■ EXERCISE REQUIREMENTS
Type out all the records word for word. Any pictures are to be left out.

■ INPUT DATA

——

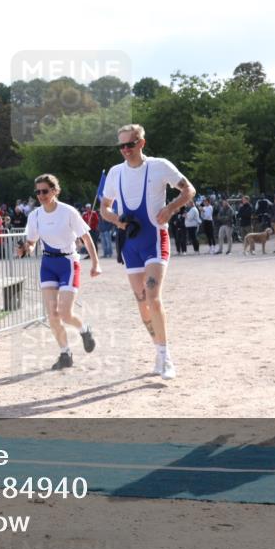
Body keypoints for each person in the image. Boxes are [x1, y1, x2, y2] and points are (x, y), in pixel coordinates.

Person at [99, 124, 195, 379]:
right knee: (142, 303)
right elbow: (104, 208)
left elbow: (189, 190)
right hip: (131, 244)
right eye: (121, 146)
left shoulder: (158, 165)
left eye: (130, 144)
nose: (125, 150)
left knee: (153, 297)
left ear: (142, 143)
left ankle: (165, 358)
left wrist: (171, 208)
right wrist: (116, 220)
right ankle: (158, 350)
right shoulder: (115, 173)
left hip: (155, 238)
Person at [18, 174, 100, 369]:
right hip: (48, 264)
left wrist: (96, 264)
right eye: (38, 192)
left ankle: (84, 329)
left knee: (64, 313)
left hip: (68, 262)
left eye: (45, 191)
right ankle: (65, 354)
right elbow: (31, 243)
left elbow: (86, 238)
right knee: (52, 315)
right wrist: (25, 250)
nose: (41, 195)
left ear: (55, 191)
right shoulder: (35, 215)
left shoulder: (68, 212)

——

■ YOUR RESPONSE
Body keypoints for each person in the image. Boxes are [x1, y1, x2, y2] and points are (x, y), in pixel coordinates.

Person at [99, 124, 195, 379]:
right knee: (142, 303)
right elbow: (104, 208)
left elbow: (189, 190)
right hip: (131, 244)
right eye: (121, 146)
left shoulder: (158, 165)
left eye: (130, 144)
nose: (125, 150)
left knee: (153, 297)
left ear: (142, 143)
left ankle: (165, 358)
left wrist: (171, 208)
right wrist: (116, 220)
right ankle: (158, 350)
right shoulder: (115, 173)
left hip: (155, 238)
Person at [18, 174, 100, 369]:
right hip: (48, 264)
left wrist: (96, 264)
right eye: (38, 192)
left ankle: (84, 329)
left knee: (64, 313)
left hip: (68, 262)
left eye: (45, 191)
right ankle: (65, 354)
right elbow: (31, 243)
left elbow: (86, 238)
right knee: (52, 315)
right wrist: (25, 250)
nose: (41, 195)
left ear: (55, 191)
right shoulder: (35, 215)
left shoulder: (68, 212)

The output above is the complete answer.